(Stored items)
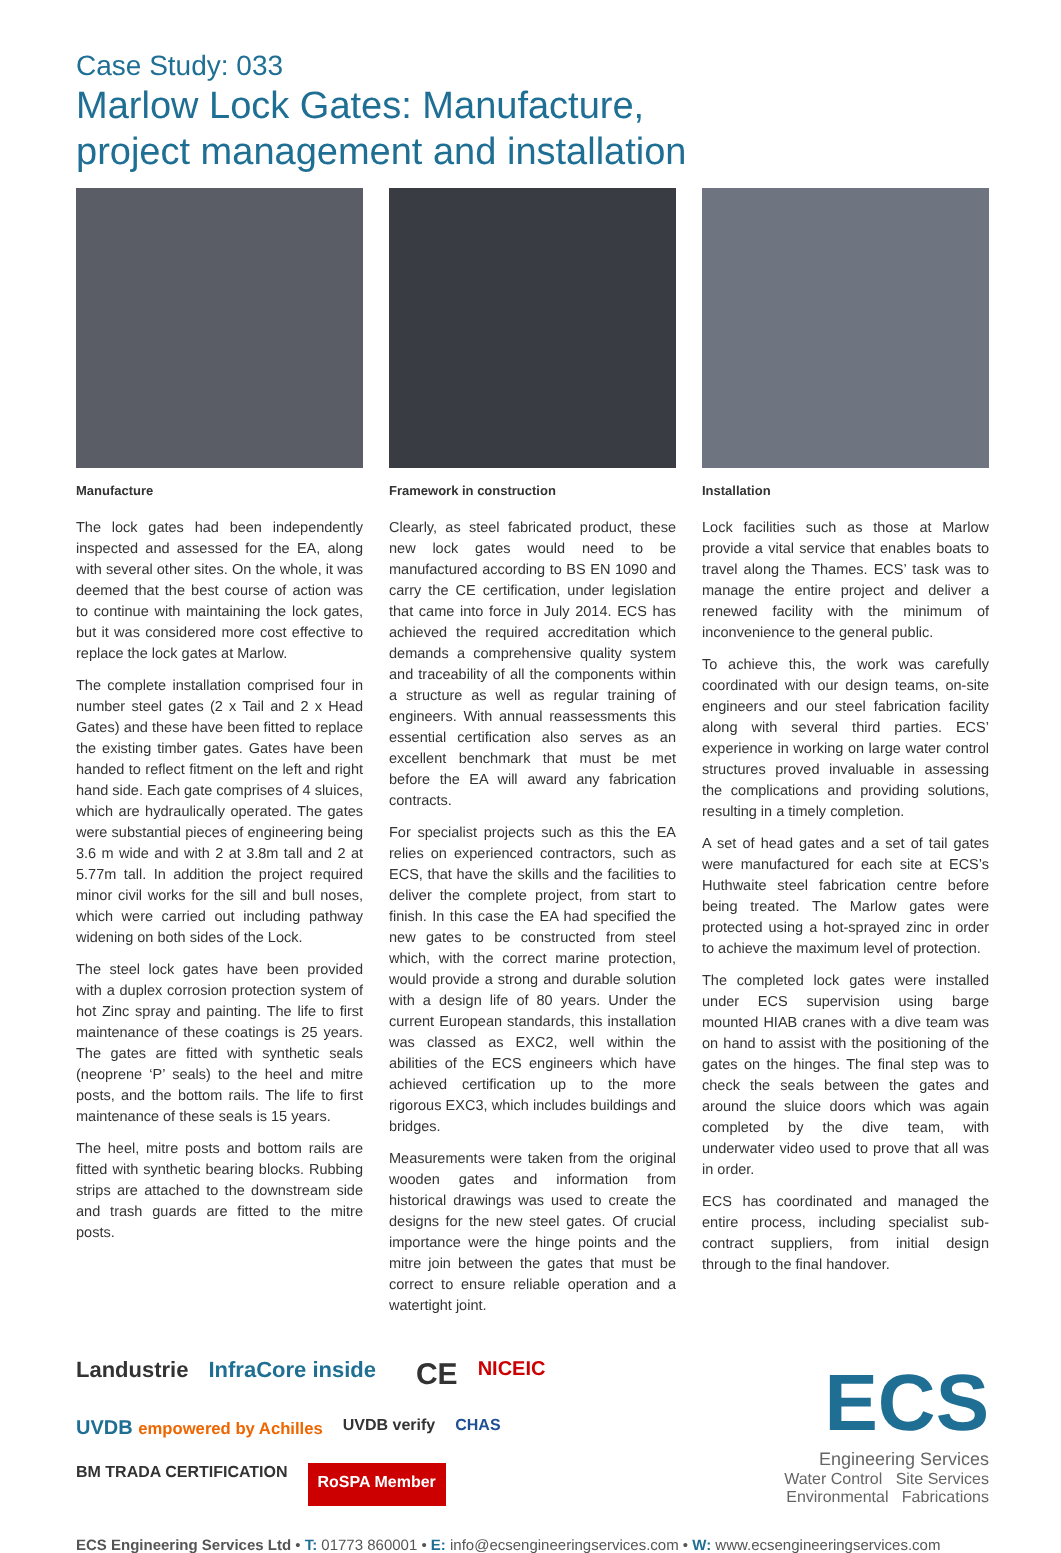Case Study: 033
Marlow Lock Gates: Manufacture,
project management and installation
Manufacture
The lock gates had been independently inspected and assessed for the EA, along with several other sites. On the whole, it was deemed that the best course of action was to continue with maintaining the lock gates, but it was considered more cost effective to replace the lock gates at Marlow.
The complete installation comprised four in number steel gates (2 x Tail and 2 x Head Gates) and these have been fitted to replace the existing timber gates. Gates have been handed to reflect fitment on the left and right hand side. Each gate comprises of 4 sluices, which are hydraulically operated. The gates were substantial pieces of engineering being 3.6 m wide and with 2 at 3.8m tall and 2 at 5.77m tall. In addition the project required minor civil works for the sill and bull noses, which were carried out including pathway widening on both sides of the Lock.
The steel lock gates have been provided with a duplex corrosion protection system of hot Zinc spray and painting. The life to first maintenance of these coatings is 25 years. The gates are fitted with synthetic seals (neoprene ‘P’ seals) to the heel and mitre posts, and the bottom rails. The life to first maintenance of these seals is 15 years.
The heel, mitre posts and bottom rails are fitted with synthetic bearing blocks. Rubbing strips are attached to the downstream side and trash guards are fitted to the mitre posts.
Framework in construction
Clearly, as steel fabricated product, these new lock gates would need to be manufactured according to BS EN 1090 and carry the CE certification, under legislation that came into force in July 2014. ECS has achieved the required accreditation which demands a comprehensive quality system and traceability of all the components within a structure as well as regular training of engineers. With annual reassessments this essential certification also serves as an excellent benchmark that must be met before the EA will award any fabrication contracts.
For specialist projects such as this the EA relies on experienced contractors, such as ECS, that have the skills and the facilities to deliver the complete project, from start to finish. In this case the EA had specified the new gates to be constructed from steel which, with the correct marine protection, would provide a strong and durable solution with a design life of 80 years. Under the current European standards, this installation was classed as EXC2, well within the abilities of the ECS engineers which have achieved certification up to the more rigorous EXC3, which includes buildings and bridges.
Measurements were taken from the original wooden gates and information from historical drawings was used to create the designs for the new steel gates. Of crucial importance were the hinge points and the mitre join between the gates that must be correct to ensure reliable operation and a watertight joint.
Installation
Lock facilities such as those at Marlow provide a vital service that enables boats to travel along the Thames. ECS’ task was to manage the entire project and deliver a renewed facility with the minimum of inconvenience to the general public.
To achieve this, the work was carefully coordinated with our design teams, on-site engineers and our steel fabrication facility along with several third parties. ECS’ experience in working on large water control structures proved invaluable in assessing the complications and providing solutions, resulting in a timely completion.
A set of head gates and a set of tail gates were manufactured for each site at ECS’s Huthwaite steel fabrication centre before being treated. The Marlow gates were protected using a hot-sprayed zinc in order to achieve the maximum level of protection.
The completed lock gates were installed under ECS supervision using barge mounted HIAB cranes with a dive team was on hand to assist with the positioning of the gates on the hinges. The final step was to check the seals between the gates and around the sluice doors which was again completed by the dive team, with underwater video used to prove that all was in order.
ECS has coordinated and managed the entire process, including specialist sub-contract suppliers, from initial design through to the final handover.
Landustrie InfraCore inside
CE NICEIC UVDB empowered by Achilles UVDB verify CHAS BM TRADA CERTIFICATION RoSPA Member
ECS
Engineering Services
Water Control Site Services
Environmental Fabrications
ECS Engineering Services Ltd • T: 01773 860001 • E: info@ecsengineeringservices.com • W: www.ecsengineeringservices.com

**YOUR ASSIGNMENT**
Go through the data above and copy each line that holds the word "along".

**REPLY TO THE EXERCISE**
The lock gates had been independently inspected and assessed for the EA, along with several other sites. On the whole, it was deemed that the best course of action was to continue with maintaining the lock gates, but it was considered more cost effective to replace the lock gates at Marlow.
Lock facilities such as those at Marlow provide a vital service that enables boats to travel along the Thames. ECS’ task was to manage the entire project and deliver a renewed facility with the minimum of inconvenience to the general public.
To achieve this, the work was carefully coordinated with our design teams, on-site engineers and our steel fabrication facility along with several third parties. ECS’ experience in working on large water control structures proved invaluable in assessing the complications and providing solutions, resulting in a timely completion.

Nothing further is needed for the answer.